Jones, like the aforementioned Mathews, has been labeled as injury-prone throughout his career and rightly so. Obviously coming off offseason shoulder surgery and not being in condition at the onset of camp does not help him. The No. 1 RB spot is Murray’s to lose. 


Will Maurice Jones-Drew’s holdout be long and ugly?

While Baltimore’s Ray Rice and Chicago’s Matt Forte signed contract extensions so they could finally be happy and get to training camp on time, Jones-Drew did not and does not look like he will be inking a new deal anytime soon.

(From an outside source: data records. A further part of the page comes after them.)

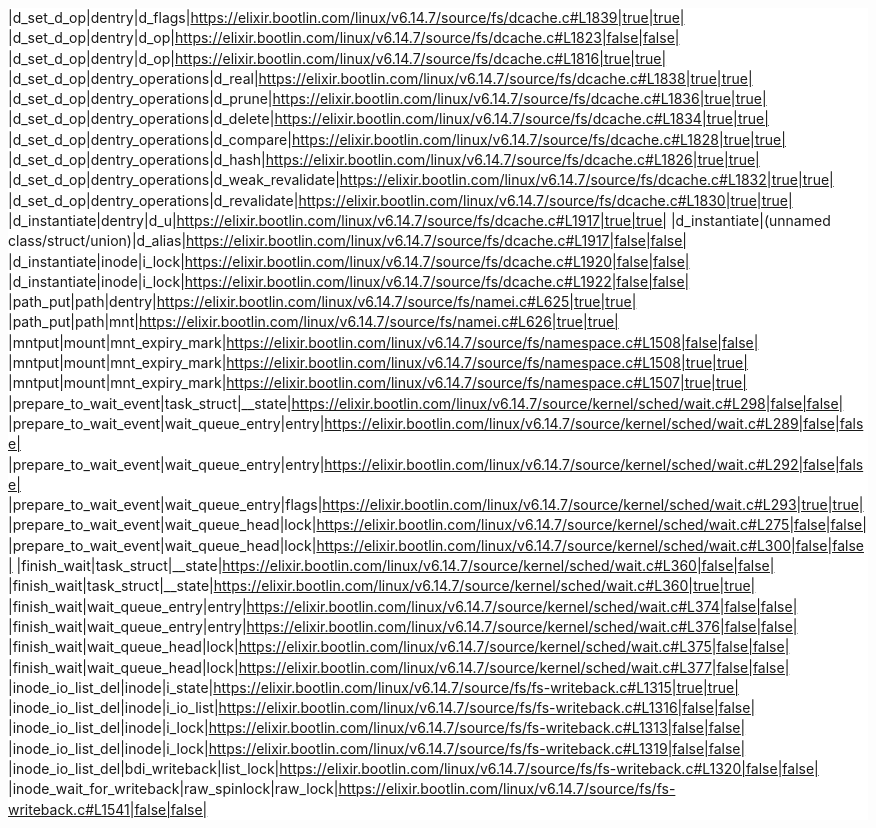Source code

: |d_set_d_op|dentry|d_flags|https://elixir.bootlin.com/linux/v6.14.7/source/fs/dcache.c#L1839|true|true|
|d_set_d_op|dentry|d_op|https://elixir.bootlin.com/linux/v6.14.7/source/fs/dcache.c#L1823|false|false|
|d_set_d_op|dentry|d_op|https://elixir.bootlin.com/linux/v6.14.7/source/fs/dcache.c#L1816|true|true|
|d_set_d_op|dentry_operations|d_real|https://elixir.bootlin.com/linux/v6.14.7/source/fs/dcache.c#L1838|true|true|
|d_set_d_op|dentry_operations|d_prune|https://elixir.bootlin.com/linux/v6.14.7/source/fs/dcache.c#L1836|true|true|
|d_set_d_op|dentry_operations|d_delete|https://elixir.bootlin.com/linux/v6.14.7/source/fs/dcache.c#L1834|true|true|
|d_set_d_op|dentry_operations|d_compare|https://elixir.bootlin.com/linux/v6.14.7/source/fs/dcache.c#L1828|true|true|
|d_set_d_op|dentry_operations|d_hash|https://elixir.bootlin.com/linux/v6.14.7/source/fs/dcache.c#L1826|true|true|
|d_set_d_op|dentry_operations|d_weak_revalidate|https://elixir.bootlin.com/linux/v6.14.7/source/fs/dcache.c#L1832|true|true|
|d_set_d_op|dentry_operations|d_revalidate|https://elixir.bootlin.com/linux/v6.14.7/source/fs/dcache.c#L1830|true|true|
|d_instantiate|dentry|d_u|https://elixir.bootlin.com/linux/v6.14.7/source/fs/dcache.c#L1917|true|true|
|d_instantiate|(unnamed class/struct/union)|d_alias|https://elixir.bootlin.com/linux/v6.14.7/source/fs/dcache.c#L1917|false|false|
|d_instantiate|inode|i_lock|https://elixir.bootlin.com/linux/v6.14.7/source/fs/dcache.c#L1920|false|false|
|d_instantiate|inode|i_lock|https://elixir.bootlin.com/linux/v6.14.7/source/fs/dcache.c#L1922|false|false|
|path_put|path|dentry|https://elixir.bootlin.com/linux/v6.14.7/source/fs/namei.c#L625|true|true|
|path_put|path|mnt|https://elixir.bootlin.com/linux/v6.14.7/source/fs/namei.c#L626|true|true|
|mntput|mount|mnt_expiry_mark|https://elixir.bootlin.com/linux/v6.14.7/source/fs/namespace.c#L1508|false|false|
|mntput|mount|mnt_expiry_mark|https://elixir.bootlin.com/linux/v6.14.7/source/fs/namespace.c#L1508|true|true|
|mntput|mount|mnt_expiry_mark|https://elixir.bootlin.com/linux/v6.14.7/source/fs/namespace.c#L1507|true|true|
|prepare_to_wait_event|task_struct|__state|https://elixir.bootlin.com/linux/v6.14.7/source/kernel/sched/wait.c#L298|false|false|
|prepare_to_wait_event|wait_queue_entry|entry|https://elixir.bootlin.com/linux/v6.14.7/source/kernel/sched/wait.c#L289|false|false|
|prepare_to_wait_event|wait_queue_entry|entry|https://elixir.bootlin.com/linux/v6.14.7/source/kernel/sched/wait.c#L292|false|false|
|prepare_to_wait_event|wait_queue_entry|flags|https://elixir.bootlin.com/linux/v6.14.7/source/kernel/sched/wait.c#L293|true|true|
|prepare_to_wait_event|wait_queue_head|lock|https://elixir.bootlin.com/linux/v6.14.7/source/kernel/sched/wait.c#L275|false|false|
|prepare_to_wait_event|wait_queue_head|lock|https://elixir.bootlin.com/linux/v6.14.7/source/kernel/sched/wait.c#L300|false|false|
|finish_wait|task_struct|__state|https://elixir.bootlin.com/linux/v6.14.7/source/kernel/sched/wait.c#L360|false|false|
|finish_wait|task_struct|__state|https://elixir.bootlin.com/linux/v6.14.7/source/kernel/sched/wait.c#L360|true|true|
|finish_wait|wait_queue_entry|entry|https://elixir.bootlin.com/linux/v6.14.7/source/kernel/sched/wait.c#L374|false|false|
|finish_wait|wait_queue_entry|entry|https://elixir.bootlin.com/linux/v6.14.7/source/kernel/sched/wait.c#L376|false|false|
|finish_wait|wait_queue_head|lock|https://elixir.bootlin.com/linux/v6.14.7/source/kernel/sched/wait.c#L375|false|false|
|finish_wait|wait_queue_head|lock|https://elixir.bootlin.com/linux/v6.14.7/source/kernel/sched/wait.c#L377|false|false|
|inode_io_list_del|inode|i_state|https://elixir.bootlin.com/linux/v6.14.7/source/fs/fs-writeback.c#L1315|true|true|
|inode_io_list_del|inode|i_io_list|https://elixir.bootlin.com/linux/v6.14.7/source/fs/fs-writeback.c#L1316|false|false|
|inode_io_list_del|inode|i_lock|https://elixir.bootlin.com/linux/v6.14.7/source/fs/fs-writeback.c#L1313|false|false|
|inode_io_list_del|inode|i_lock|https://elixir.bootlin.com/linux/v6.14.7/source/fs/fs-writeback.c#L1319|false|false|
|inode_io_list_del|bdi_writeback|list_lock|https://elixir.bootlin.com/linux/v6.14.7/source/fs/fs-writeback.c#L1320|false|false|
|inode_wait_for_writeback|raw_spinlock|raw_lock|https://elixir.bootlin.com/linux/v6.14.7/source/fs/fs-writeback.c#L1541|false|false|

There had been a prevailing thought that his holdout would not last long once Jacksonville’s camp started because he would be facing fines. Losing money has not scared him. He is still nowhere to be found while Jacksonville installs its new offense under new head coach Mike Mularkey. 

Fantasy owners can already see the writing on the wall when it comes to what will probably happen to Jones-Drew once he does sign and starts playing in games that count. They just have to remember what happened to Tennessee’s Chris Johnson when the same scenario played out with him last August.

Johnson held out for most of training camp, and for the first half of the season he ran like he had Vince Wilfork wrapped around his ankles. His did not regain his explosiveness until late in the season and was a shell of his former self. He made fantasy owners cry like emotional girls who watch The Notebook every time it is on cable.

No camp could lead to slower legs and possible injuries for Jones-Drew. And adjusting to a new offense will not help, either. The odds of MJD successfully defending his rushing title are dwindling by the day, so he will likely be slotted lower on people’s cheat sheets the longer he holds out.